LARAMIE, Wyo. — It was a few years ago, during a gathering with former classmates, when Laramie native and classically trained musician Byron Hitchcock began to understand just how stacked the odds were against a musical career.
"A few years after I graduated from Cleveland (Institute of Music), I was talking to some friends and we realized (about one-third) of our graduating class was already doing something other than music," Hitchcock said.
"They had already transitioned into doing something else."
Getting into a conservatory, he added, is challenging.
From there, chances of musicians making a full-time career and living off their musical training are slim, Hitchcock said. Earning high-profile gigs in major cities like New York, Chicago or London is even more difficult.
But, while the curtains close early and often on many careers, music's maintained a steady rhythm for the 29-year-old violinist, a 2002 Laramie High School graduate and the son of Laramie residents Dennis and Claire Hitchcock.
He is a master's graduate from the New England Conservatory and an associate concertmaster with the Brazilian Symphony Orchestra.
Hitchcock, who is on break from the Rio de Janeiro-based orchestra, returned to his native city last week.
He is spending part of his free time rehearsing for a duo concert at 1 p.m. Feb. 3 in the University of Wyoming's Fine Arts Concert Hall with pianist Timothy Schoessler. The concert is free and open to the public.
It will include three selections — Arnold Schoenberg's "Phantasy," Sergei Prokofiev's "First Concerto for Violin" and Cesar Franck's "Sonata," or "The Frank Sinatra," as it's sometimes called.
Music is prominent in Hitchcock's family.
Dennis has played piano most of his life. Claire was an opera singer for a time.
His grandfather plays the trumpet, his late grandmother, the piano and percussion. Sister Emma plays the cello and sister Teresa is a singer.
"It's been surprising," Hitchcock said.
"Our family is fairly musical, but none of them have really had a career in music. Except now, with all three kids."

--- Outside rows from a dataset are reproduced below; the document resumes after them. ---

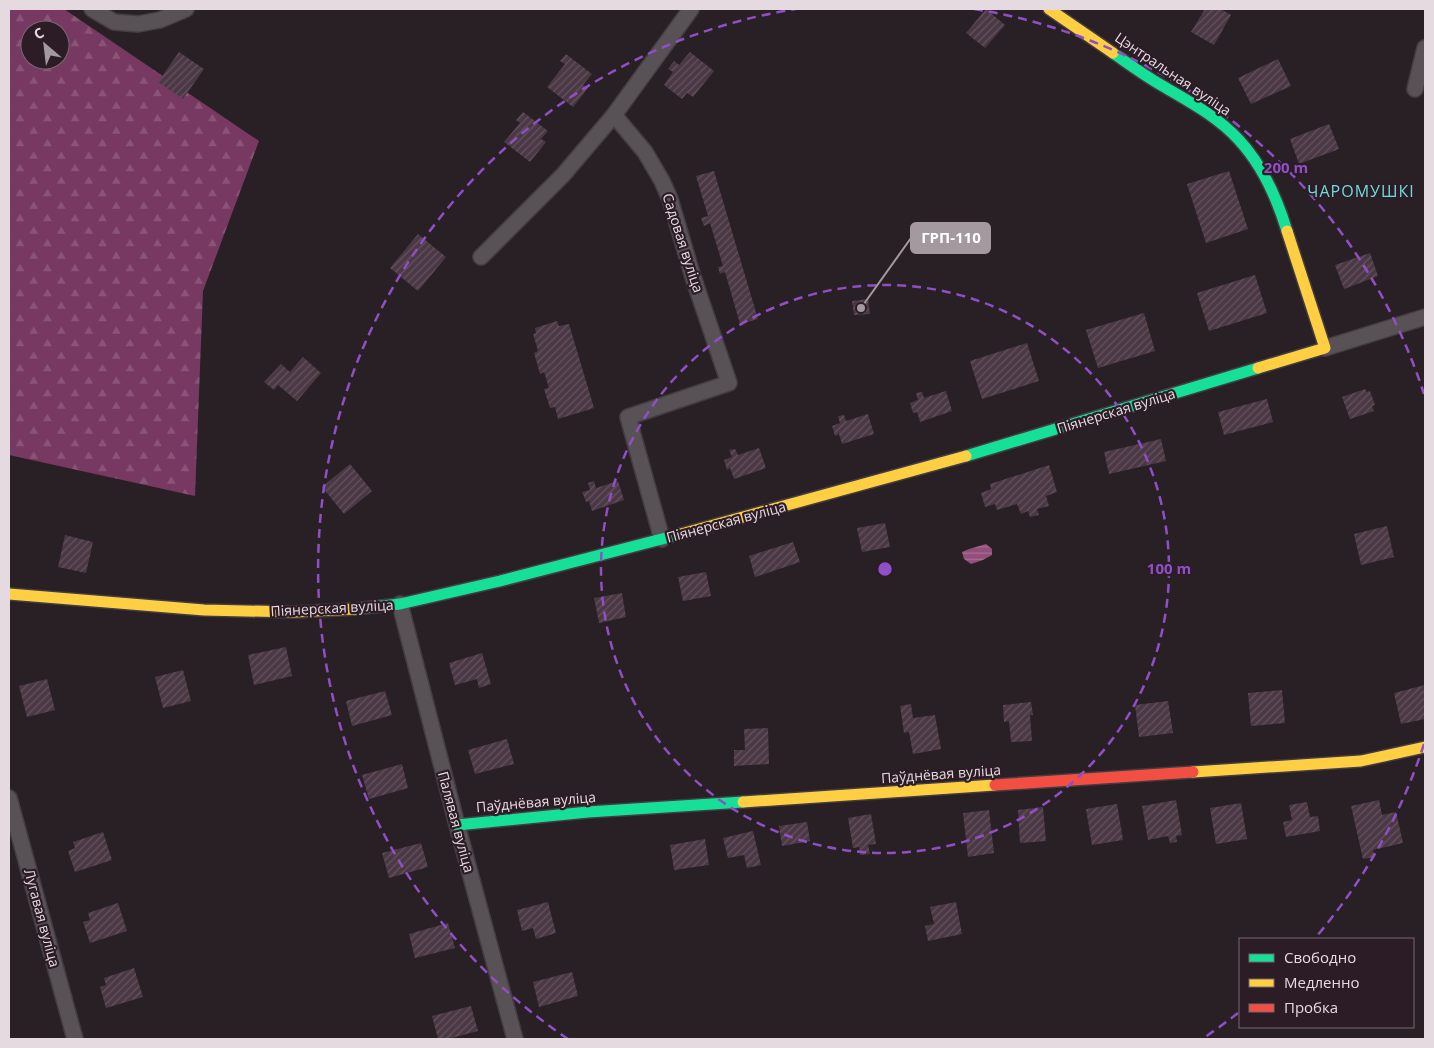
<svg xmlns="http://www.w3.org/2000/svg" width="1434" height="1048" font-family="'Open Sans',sans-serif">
<defs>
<pattern id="forest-firs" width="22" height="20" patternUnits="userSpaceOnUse" patternTransform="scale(1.25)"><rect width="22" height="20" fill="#773861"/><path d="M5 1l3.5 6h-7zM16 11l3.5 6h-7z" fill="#8a5477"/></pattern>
<pattern id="water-rules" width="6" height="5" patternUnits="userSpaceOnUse" patternTransform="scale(1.25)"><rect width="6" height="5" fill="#934f7b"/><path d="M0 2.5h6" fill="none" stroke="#a77094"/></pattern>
<pattern id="building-hatch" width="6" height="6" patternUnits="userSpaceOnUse" patternTransform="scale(1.25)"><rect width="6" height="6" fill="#4a3844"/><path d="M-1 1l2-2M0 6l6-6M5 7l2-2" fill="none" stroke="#64545f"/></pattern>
</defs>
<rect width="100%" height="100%" fill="#282025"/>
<path fill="url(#forest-firs)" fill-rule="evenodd" d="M9,9H64L259,141L203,291L195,496L9,455ZM30,30H60V60H30Z"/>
<polygon fill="url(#water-rules)" points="986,544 992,549 992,555 983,560 971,564 964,559 962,552 969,549"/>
<g fill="url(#building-hatch)">
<polygon points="986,9 1005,25 985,48 966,33"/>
<polygon points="1205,9 1220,9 1231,15 1214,45 1191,32"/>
<polygon points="179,52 204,69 183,99 158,82"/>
<polygon points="690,52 714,71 693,97 687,93 682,99 664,85 673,72 668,69 674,61 679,65"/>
<polygon points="566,54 592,74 583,85 588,88 573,107 547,87 565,64 560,61"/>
<polygon points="1278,59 1291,86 1251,104 1238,78"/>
<polygon points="523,112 548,131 541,139 546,142 530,162 504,142 520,123 516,120"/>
<polygon points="1329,124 1339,149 1299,164 1290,139"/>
<polygon points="714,171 758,319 740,324 725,272 720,274 718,267 723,266 710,223 704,226 701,218 708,216 696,176"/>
<polygon points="1229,171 1248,229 1206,243 1187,184"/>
<polygon points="418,234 446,257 418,291 390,268"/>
<polygon points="1370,253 1378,276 1344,289 1335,265"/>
<polygon points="1255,275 1267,313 1209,331 1197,293"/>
<polygon points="868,299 870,314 854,315 852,301"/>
<polygon points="1144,313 1155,351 1098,368 1086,330"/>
<polygon points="557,321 559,326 569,324 594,408 558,419 555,407 550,408 544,389 549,388 544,372 540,374 534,353 538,351 533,334 536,333 535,328"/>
<polygon points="1027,343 1039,381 982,399 970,361"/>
<polygon points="303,357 321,373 297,401 278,385 274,390 264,382 281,364 290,372"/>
<polygon points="1365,389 1367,392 1370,391 1375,405 1372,406 1374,411 1350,419 1342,397"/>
<polygon points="946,391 952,411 920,422 917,412 913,413 910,403 918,400 916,393 922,392 924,398"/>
<polygon points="1267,399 1273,422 1224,435 1218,412"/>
<polygon points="868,414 874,434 842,444 839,434 835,436 832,426 840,423 838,416 844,415 846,421"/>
<polygon points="1161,439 1166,461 1109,474 1104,452"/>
<polygon points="759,448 766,468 734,479 730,468 727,470 724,460 732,457 729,450 735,449 738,455"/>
<polygon points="350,464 372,491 344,514 322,487"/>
<polygon points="1049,465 1057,492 1046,496 1049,506 1037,509 1039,515 1030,517 1028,511 1021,514 1017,504 997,510 995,504 985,507 981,493 991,489 990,484"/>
<polygon points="594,481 596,488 618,481 624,500 592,511 589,501 586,502 582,492 590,490 588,483"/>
<polygon points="885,523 890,547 862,552 857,528"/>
<polygon points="1387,526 1394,557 1361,565 1354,534"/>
<polygon points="65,535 93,542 86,573 58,567"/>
<polygon points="793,542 800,562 755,577 749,556"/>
<polygon points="706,572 711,596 683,601 678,577"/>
<polygon points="622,593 626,617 599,623 594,598"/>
<polygon points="286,647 292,676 254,685 248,655"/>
<polygon points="482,653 491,684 479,688 477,679 455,685 449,663"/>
<polygon points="183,670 191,701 163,708 155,677"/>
<polygon points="47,679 55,710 27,717 19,686"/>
<polygon points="1425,685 1425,719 1401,724 1394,693"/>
<polygon points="1282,690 1285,723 1251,726 1248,693"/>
<polygon points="385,691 392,715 352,726 346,701"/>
<polygon points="1168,701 1173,733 1139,737 1135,705"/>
<polygon points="1031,702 1033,715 1030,715 1032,741 1011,742 1009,721 1004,722 1003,705"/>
<polygon points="911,704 913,718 935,715 941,749 913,754 909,732 904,733 900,706"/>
<polygon points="768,728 769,764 734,766 734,750 745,750 744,729"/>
<polygon points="507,739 514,764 475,774 468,750"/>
<polygon points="402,764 408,788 369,799 362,775"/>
<polygon points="1176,800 1182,835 1176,836 1177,842 1170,843 1168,836 1148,840 1142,806"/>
<polygon points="1379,800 1382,815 1396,812 1403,843 1373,850 1375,857 1363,859 1351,806"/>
<polygon points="1307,802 1310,817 1318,816 1320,831 1286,837 1283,822 1292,820 1289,805"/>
<polygon points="1241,803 1247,839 1216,844 1210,808"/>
<polygon points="1117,804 1123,840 1092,845 1086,809"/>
<polygon points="1043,807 1046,841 1020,843 1018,810"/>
<polygon points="989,810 994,853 968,857 963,813"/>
<polygon points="871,814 876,844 868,845 870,854 860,855 859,847 853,848 848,818"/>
<polygon points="807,822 810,841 782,846 779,826"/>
<polygon points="753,831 761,865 747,868 744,855 728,858 723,838"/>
<polygon points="103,832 112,860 75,872 68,851 75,848 73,842"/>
<polygon points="705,839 709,865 674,870 670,845"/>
<polygon points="421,843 428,867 389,878 382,853"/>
<polygon points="548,902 556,933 536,939 533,928 522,931 517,910"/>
<polygon points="956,902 962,934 928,941 925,926 934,924 930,907"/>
<polygon points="118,903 127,931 90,943 83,922 90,920 88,913"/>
<polygon points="448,923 455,948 415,958 409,934"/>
<polygon points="134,968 143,997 106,1008 100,987 106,985 104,978"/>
<polygon points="572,972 578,996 539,1007 533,982"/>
<polygon points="471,1006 478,1031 448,1039 438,1039 432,1016"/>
</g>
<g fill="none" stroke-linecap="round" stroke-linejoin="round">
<defs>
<g id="street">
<polyline points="92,9 114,22 138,24 160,20 186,9"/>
<polyline points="1415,89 1425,48"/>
<polyline points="614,115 645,152 662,181 670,199 693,277 729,383 628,417 662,539"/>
<polyline points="481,257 563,175 614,115 691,9"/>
<polyline points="1325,348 1425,317"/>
<polyline points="400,604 457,825 515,1039"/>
<polyline points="9,798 75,1039"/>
</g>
<g id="fast">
<path d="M1113,53C1129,64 1144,75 1161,85C1188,101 1217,116 1239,140C1263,166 1277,198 1287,231"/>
<polyline points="966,456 1258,368"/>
<polyline points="355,609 400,604 500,581 681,534"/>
<polyline points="457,825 588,812 743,802"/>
</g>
<g id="slow">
<polyline points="1049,9 1113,53"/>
<polyline points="1258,368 1325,348 1287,231"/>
<polyline points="681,534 966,456"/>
<polyline points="9,594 204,610 294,612 355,609"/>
<polyline points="1193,772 1361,761 1425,747"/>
<polyline points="743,802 995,785"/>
</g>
<polyline id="jam" points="995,785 1193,772"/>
</defs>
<use href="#street" stroke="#433c40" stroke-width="18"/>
<use href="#fast" stroke="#433c40" stroke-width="14"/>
<use href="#slow" stroke="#433c40" stroke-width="14"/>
<use href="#jam" stroke="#433c40" stroke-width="14"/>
<use href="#street" stroke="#585155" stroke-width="15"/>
<use href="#fast" stroke="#16e098" stroke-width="11"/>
<use href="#slow" stroke="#ffcf43" stroke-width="11"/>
<use href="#jam" stroke="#f24e42" stroke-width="11"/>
</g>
<g fill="none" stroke="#904fc6" stroke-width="2.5" stroke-dasharray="9 6">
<circle cx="885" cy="569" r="284"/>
<path d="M1424 744A567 567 0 0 1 1316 937M1238 1013A567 567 0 0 1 1202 1039M568 1039A567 567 0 0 1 796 9M974 9A567 567 0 0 1 1424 394"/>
</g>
<g text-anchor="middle" stroke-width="4.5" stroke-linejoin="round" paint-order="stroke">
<g font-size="14" fill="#e5dae0" stroke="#2c1c26">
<text transform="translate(1173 74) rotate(34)" y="5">Цэнтральная вуліца</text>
<text transform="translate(683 243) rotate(72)" y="5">Садовая вуліца</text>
<text transform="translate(1116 411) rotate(-17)" y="5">Піянерская вуліца</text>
<text transform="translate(726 522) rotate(-15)" y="5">Піянерская вуліца</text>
<text transform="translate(332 608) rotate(-3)" y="5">Піянерская вуліца</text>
<text transform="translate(941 774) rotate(-4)" y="5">Паўднёвая вуліца</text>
<text transform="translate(536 802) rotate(-5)" y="5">Паўднёвая вуліца</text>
<text transform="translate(456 822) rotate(75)" y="5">Палявая вуліца</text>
<text transform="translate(42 918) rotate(75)" y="5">Лугавая вуліца</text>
</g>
<g font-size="16" letter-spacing="1" fill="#6fdbd8" stroke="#2c1c26">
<text x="1361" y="197">ЧАРОМУШКІ</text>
</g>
</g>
<circle cx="885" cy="569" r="8" fill="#904fc6" stroke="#2c1c26" stroke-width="2.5"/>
<g font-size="15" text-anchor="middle" font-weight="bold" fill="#904fc6" stroke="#2c1c26" stroke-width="4.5" stroke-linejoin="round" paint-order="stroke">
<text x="1286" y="173">200 m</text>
<text x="1169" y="574">100 m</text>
</g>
<path fill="none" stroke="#a3999f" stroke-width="2" d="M861 308L911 238"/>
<circle fill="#a3999f" stroke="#2c1c26" stroke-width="2" cx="861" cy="308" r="5"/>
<rect fill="#a3999f" stroke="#a3999f" stroke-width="2" x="911" y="223" width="79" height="30" rx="5"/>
<g font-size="15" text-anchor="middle" font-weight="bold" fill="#fff">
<text x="951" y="243">ГРП-110</text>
</g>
<rect width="1434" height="1048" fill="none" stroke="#e5dae0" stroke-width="20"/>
<rect x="1239" y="938" width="175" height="90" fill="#2c1c26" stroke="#766870"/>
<rect x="1249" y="954" width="25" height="8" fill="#16e098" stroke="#766870"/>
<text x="1284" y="963" font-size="15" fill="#e5dae0">Свободно</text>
<rect x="1249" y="979" width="25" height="8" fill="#ffcf43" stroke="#766870"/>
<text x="1284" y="988" font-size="15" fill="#e5dae0">Медленно</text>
<rect x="1249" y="1004" width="25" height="8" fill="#f24e42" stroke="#766870"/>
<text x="1284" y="1013" font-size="15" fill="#e5dae0">Пробка</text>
<g transform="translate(45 45) rotate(332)"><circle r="24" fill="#2c1c26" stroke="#766870"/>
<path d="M0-4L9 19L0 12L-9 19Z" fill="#a3999f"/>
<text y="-8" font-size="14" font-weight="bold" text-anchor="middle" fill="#e5dae0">С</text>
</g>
</svg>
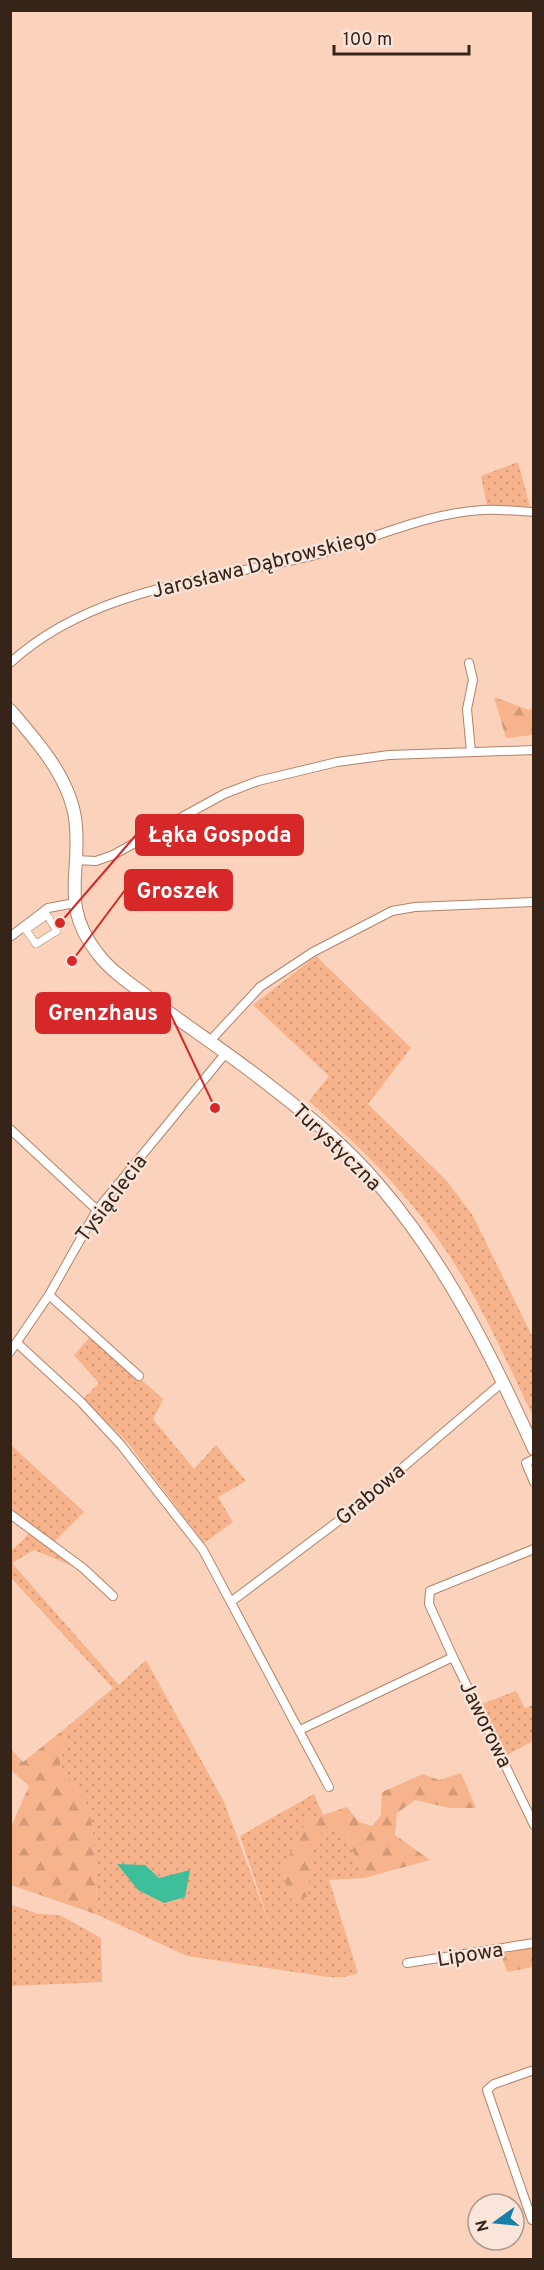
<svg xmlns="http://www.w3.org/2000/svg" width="544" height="2270" font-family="Overpass,sans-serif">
<defs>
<pattern id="grass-dots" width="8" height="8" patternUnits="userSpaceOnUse" patternTransform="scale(1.5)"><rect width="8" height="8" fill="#f6b38c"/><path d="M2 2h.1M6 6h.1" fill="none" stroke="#d49a78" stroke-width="1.8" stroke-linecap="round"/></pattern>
<pattern id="forest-firs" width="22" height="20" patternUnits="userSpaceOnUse" patternTransform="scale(1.5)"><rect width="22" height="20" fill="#f6b38c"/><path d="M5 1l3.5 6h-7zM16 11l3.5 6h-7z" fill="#d49a78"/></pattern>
</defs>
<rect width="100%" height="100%" fill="#fbd3bc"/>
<path fill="url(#grass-dots)" d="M518,462L530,507L487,506L481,476Z
M316,956L411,1048L368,1104L447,1181L473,1216L533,1338V1416C504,1357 478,1295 440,1242C404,1189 356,1144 309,1101L329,1076L253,1005Z
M91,1336L163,1399L153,1419L194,1469L216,1445L246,1481L218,1497L233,1522L204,1543L128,1443L83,1399L99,1383L74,1355Z
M10,1444L84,1512L54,1542L80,1569L34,1550L12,1563L119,1685L146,1660L224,1802L271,1928L240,1836L314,1794L323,1815L306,1821L308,1861L317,1835L328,1826L346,1834L364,1878L329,1880L358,1973L344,1977H328L187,1956L98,1915L91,1811L60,1765L67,1727L113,1688L11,1578V1551L33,1530L11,1508Z
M516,1691L525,1708L533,1705V1741L505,1756L482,1704Z
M10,1904L38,1914L60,1915L101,1938L102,1982L11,1986Z"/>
<path fill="url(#forest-firs)" d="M494,697L529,710L533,708V735L506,738Z
M67,1727L60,1765L91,1811L98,1915L11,1885V1827L29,1786L11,1770V1749L23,1762Z
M461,1773L476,1808H450L415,1800L397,1813L395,1835L430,1860L364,1878L346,1834L328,1826C303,1848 314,1868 307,1897L290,1899L282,1871L306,1821L347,1807L359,1822L372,1826L381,1815L382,1792L423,1774L439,1780Z
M533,1947V1967L507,1972L501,1954Z"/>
<path fill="#3dbf9c" d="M117,1864L145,1865L159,1878L190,1870L185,1897L164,1903L138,1890Z"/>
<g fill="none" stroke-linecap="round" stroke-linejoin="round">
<defs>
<path id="pedestrian" d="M47,915L57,931L36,944L26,930Z"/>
<path id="minor" d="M10,663C91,589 206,580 307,557C365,543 423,513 483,510C500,509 517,511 534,512
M469,663L473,680L467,709L471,752
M75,860L96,861L113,855L224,794L258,781L337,762L389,755L534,750
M10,937L48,908L75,903
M209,1042L260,987L313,952L392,911L415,907L534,902
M10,1129L97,1210
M49,1295L139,1376
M17,1343L81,1402L121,1445L203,1550L329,1787
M10,1352L49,1295L97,1210L225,1054
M534,1459L526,1463L534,1482
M10,1514L83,1568L113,1596
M232,1601L353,1510L504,1381
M453,1657L534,1825
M300,1730L453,1657L429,1604L430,1591L534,1549
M407,1963L534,1943
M532,2220L487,2090L494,2084L534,2070"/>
<path id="secondary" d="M10,710C36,740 69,777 75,818C83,871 58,904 98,954C110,970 128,982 144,994C186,1026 230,1054 270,1086C309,1116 347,1147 379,1185C446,1263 492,1356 534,1449"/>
</defs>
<use href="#pedestrian" stroke="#b18369" stroke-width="8"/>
<use href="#minor" stroke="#b18369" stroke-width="10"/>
<use href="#secondary" stroke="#b18369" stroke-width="14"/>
<use href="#pedestrian" stroke="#fff" stroke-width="7"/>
<use href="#minor" stroke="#fff" stroke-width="8"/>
<use href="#secondary" stroke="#fff" stroke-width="12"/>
</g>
<g text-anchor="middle" stroke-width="4.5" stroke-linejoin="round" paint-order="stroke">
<g font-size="21" fill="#372419" stroke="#fae5da">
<text transform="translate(264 563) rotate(-14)" y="7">Jarosława Dąbrowskiego</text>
<text transform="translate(337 1147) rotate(44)" y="7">Turystyczna</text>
<text transform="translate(111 1198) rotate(-53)" y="7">Tysiąclecia</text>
<text transform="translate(370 1494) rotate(-40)" y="7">Grabowa</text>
<text transform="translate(486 1724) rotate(64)" y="7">Jaworowa</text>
<text transform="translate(470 1954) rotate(-9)" y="7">Lipowa</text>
</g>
</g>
<path fill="none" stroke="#d62828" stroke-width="2" d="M60 923L136 835M72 961L125 890M215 1108L170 1013"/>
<g fill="#d62828" stroke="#fae5da" stroke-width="2">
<circle cx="60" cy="923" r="6"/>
<circle cx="72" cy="961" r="6"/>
<circle cx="215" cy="1108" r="6"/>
</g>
<g fill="#d62828" stroke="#d62828" stroke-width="2">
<rect x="136" y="815" width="167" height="40" rx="6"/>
<rect x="125" y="870" width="107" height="40" rx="6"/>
<rect x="36" y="993" width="134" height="40" rx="6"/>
</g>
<g font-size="22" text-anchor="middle" font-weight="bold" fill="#fff">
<text x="220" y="842">Łąka Gospoda</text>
<text x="178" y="898">Groszek</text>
<text x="103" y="1020">Grenzhaus</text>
</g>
<rect width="544" height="2270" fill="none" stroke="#372419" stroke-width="24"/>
<g transform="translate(496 2222) rotate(255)"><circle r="28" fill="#fae5da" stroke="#ac988d" stroke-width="1.5"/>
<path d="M0-4.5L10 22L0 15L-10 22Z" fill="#1480a8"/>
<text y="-9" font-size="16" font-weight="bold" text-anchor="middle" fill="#372419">N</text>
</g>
<path d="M334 45v9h135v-9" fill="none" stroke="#372419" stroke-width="3"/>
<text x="343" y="45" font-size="18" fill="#372419" stroke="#fae5da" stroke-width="4.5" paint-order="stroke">100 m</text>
</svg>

His own passion for music, specifically for violin, has been almost lifelong.
"It's hard to remember how I felt the first time I fell in love with the violin," Hitchcock said. "My parents tell me it was around when I was 2 or 3 years old and they showed me in a magazine a collection of instruments and said, 'Which one would you like?' I pointed to what I thought was a violin. It ended up being a guitar."
He received his first violin at 10 years old.
He hasn't put the instrument down since.
"I think it's just the range of emotions that it can convey, the long, singing tones so many other instruments have problems with," Hitchcock said.
"When I go somewhere without the violin . it feels a little weird."
Pursuing his passion for music, however, hasn't come without costs.
With help from his parents, he purchased an American model violin in 1998 from Chicago for $10,500.
His education from the Cleveland Institute of Music and the New England Conservatory required $200,000 in student loans.
It took six auditions with various orchestras before he landed a full-time job.
Still, despite the financial implications and constant critiques inherent to the industry, Hitchcock said he finds joy inside the notes and selections while performing.
"Every performance is fantastic," he said. "It doesn't matter if the orchestra is unprepared, if I haven't fully learned the music. It still feels like a great present to be able to play great music for people."
He's also grateful to have a job with a new — but improving — orchestra in a city like Rio de Janeiro.
Brazil's weather is warm and Rio's setting provides beautiful views of the city with skies as blue as water in the backdrop.
"I feel very lucky to have a decently-paying job, a nice place and a good orchestra," he said.
"Not only do I feel lucky, I feel incredibly blessed to be given the chances I've been given."
Hitchcock is one of two Americans in the orchestra, which has a native and international flare to its members. The orchestra is on break until March.
The violinist plans on using his time off to expand his art into new areas.
"Now, I'm able to focus on the things that can fulfill me more musically than just playing along with a section can," Hitchcock said.
"As enjoyable and rewarding as it is to play the great symphonic repertoire, it's very good to define and refine my personality through playing more soloistic pieces like (the Feb. 3) recital will be."
On Saturday, the musician gave a small preview to the selections he'll play early next month.
"Basically, as soon as I got here (in Laramie), I started preparing music for the recital," he said. "It's hard. I've picked some hard stuff."
Whether it's a recital with the orchestra or something smaller like chamber music, Hitchcock said the pressure to excel remains the same.
Music, he said, requires definition.
"The standard should be exactly the same," he said. "The notes should be perfectly in tune. The general rhythm needs to be perfect and the meaning of the music needs to come out clearly."
With his words trailing off, the musician began another piece from the upcoming recital, smoothing out sounds so they'll soon be ready for an audience.
When played skillfully and artistically, it's amazing what the violin, his chosen outlet for almost two decades now, can do, Hitchcock said.
"It's just kind of a miracle instrument, isn't it?" he said.